Daisy: Speaking of characters we've given a rather hard time to this season (and deservedly so), Daisy managed to finally pull it together. Maybe it was her picnic lunch with her father-in-law Mr. Mason that gave her the necessary push to be an actual grown up about the Alfred situation and to see him off as a friend (a lifetime friend) once and for all. Now cut Ivy some slack, maybe. 


Rose: We wanted to root for Rose's relationship with Jack Ross, but why did she have to be so frightfully annoying? Her confrontation with Mary says it all. She completely misreads Mary's intentions in talking to her, and then instead of ending her passionate speech about her love for Ross, she focuses on how excited she is to see how pissed off her mother will get. "I want to see her face crumble when she finds out," Rose said. Meanwhile, Mary proves herself to be—like her grandmother before her—quite wonderful in her conversation with Jack, worrying more about him than about Rose, who she (rightfully, we think) considers to be rather unserious about this whole endeavor. 

Thomas: Not back from America for two minutes before getting all up in Baxter's business. Why does he care so much?? Honestly, this scheming for scheming's sake had better be going somewhere.

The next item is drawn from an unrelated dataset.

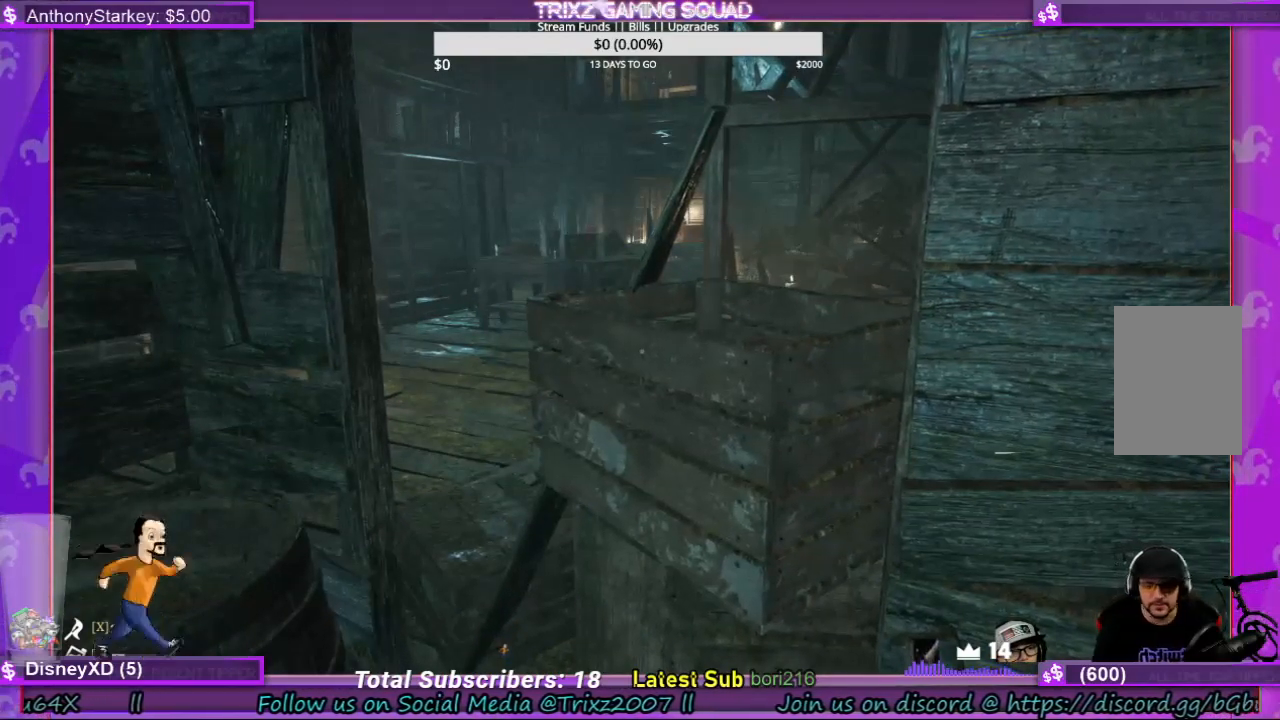
{"keys": ["shift", "w"], "mouse": [], "events": [[134, "a", "down"], [234, "a", "up"], [300, "w", "down"], [434, "shift", "down"]]}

Thomas either needs to be grand-plan evil or our snarky boyfriend. Not this irritating middle ground. Also, stop making us root for Baxter and Molesley in opposition, Thomas. 

Mable Lane Fox: Oh, Mable Lane Fox. We've never met you. On one hand we feel bad for you. It must be sort of terrible to be engaged to a man—Lord Gillingham—who clearly has only has eyes for Mary. But without actually knowing you, Mable, you're just someone who is in the way.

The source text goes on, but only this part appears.